Em diversas ocasiões pronunciou ela essa linda frase: “Passarei meu Céu fazendo bem sobre a Terra”. E também afirmou: “Só estarei inteiramente livre das coisas da Terra depois que o número dos eleitos estiver completo”. Se pensamos que esse total dos escolhidos só será atingido no fim do mundo, esse dito significa que ela intervirá em nosso favor enquanto houver homens atuando na Terra.
“Passarei meu Céu fazendo o bem sobre a Terra”, costumava dizer Santa Teresinha, prometendo interceder pelos homens até o fim do mundo”.
Foi, portanto, uma Santa especialmente designada pela Providência para fazer grande bem à Terra. Muitos eleitos há cuja memória, por assim dizer, desaparece, perde-se, devido à versatilidade humana. Algum benefício eles fazem, porém menor se comparado com o realizado por uma Santa que vai para o Céu com o programa de continuar a agir intensamente nos acontecimentos terrenos, apenas repousando quando o número dos escolhidos estiver completo.
Alegria com a felicidade dos habitantes do Céu
Para Santa Teresinha, cada ano que passa é um período de ação, de vitória, de esplendor. Pois no dia de sua festa, a um título especial, comemora-se um aniversário que a torna intensamente feliz e aumenta sua glória no Céu. É verdade que esta, no Paraíso, não cresce após ter terminado o mundo. Mas, enquanto tal não suceder, é passível de aumento. Por exemplo, se um bem-aventurado escreve um livro, e 200 anos depois de sua morte essa obra é ocasião de instrumento para a salvação de alguém, a alegria e a glória dele se avolumam no Céu.
Alguém poderia objetar: “Dr. Plinio, sinto-me um pouco insultado pensando em meus sofrimentos aqui no mundo, nesse vale de lágrimas, e o senhor anuncia que Santa Teresinha, já muito feliz, recebeu uma felicidade a mais no Céu. Parece uma distribuição desigual dos dons divinos…”

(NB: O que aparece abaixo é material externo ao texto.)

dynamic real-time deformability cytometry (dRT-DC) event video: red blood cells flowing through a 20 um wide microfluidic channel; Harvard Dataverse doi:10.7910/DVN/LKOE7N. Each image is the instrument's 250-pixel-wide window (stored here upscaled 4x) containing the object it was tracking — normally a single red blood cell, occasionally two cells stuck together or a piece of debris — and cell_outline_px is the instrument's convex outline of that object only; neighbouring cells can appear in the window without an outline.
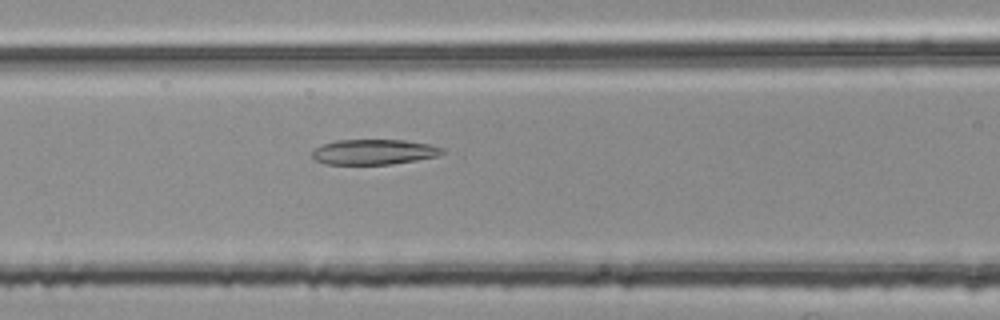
{"species": "common noctule bat (a hibernating species)", "species_latin": "Nyctalus noctula", "temperature_condition": "room temperature", "stored_images_in_passage": 39, "camera_frame_rate_fps": 3000, "um_per_image_px": 0.085, "animal": {"sex": "female", "body_mass_g": 25.1}, "frame": {"image": 1, "passage_image": 8, "time_ms": 2.333, "image_size_px": [1000, 320], "cell_outline_px": [[444, 152], [436, 156], [416, 160], [392, 164], [328, 164], [316, 160], [312, 156], [312, 152], [320, 144], [336, 140], [404, 140], [428, 144], [444, 148]], "centroid_in_image_um": [31.76, 12.91], "position_along_channel_um": 134.8, "area_um2": 19.02}}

Ora, os planos de Deus não são igualitários, e, sobretudo, os relativos aos que estão no Céu e na Terra. Permanecemos aqui para sofrer e expiar, e os santos no Paraíso para desfrutar a verdadeira felicidade. Se padecermos, lutarmos e expiarmos bem, seremos também daqueles que irão para o Céu, felizes por toda a eternidade.
Dessa maneira, há uma inteira proporção, não igualdade, entre a nossa desventura e a ventura de Santa Teresinha.
Mais. Devemos nos rejubilar com todos que se acham no Paraíso, pois nos precederam nesta Terra com o sinal da Fé. Viveram antes de nós com o signo da Cruz. São nossos irmãos em Nosso Senhor Jesus Cristo, em Nossa Senhora, e nos cabe desejar a alegria deles: a felicidade de um irmão interessa a outro irmão.
Por fim, cumpre considerarmos que, ao ver nosso contentamento pela felicidade dela, Santa Teresinha há de se tornar particularmente propensa a nos alcançar graças cada vez maiores. Do Céu, ela nos acompanha com afabilidade, com um sorriso todo dela, e dirige à Santíssima Virgem uma empenhada prece por nós: para que aumente nossa fé, nossa crença, nossa esperança e nosso gáudio com as glórias futuras que nos aguardam na venturosa eternidade, junto a ela e aos Sagrados Corações de Jesus e Maria.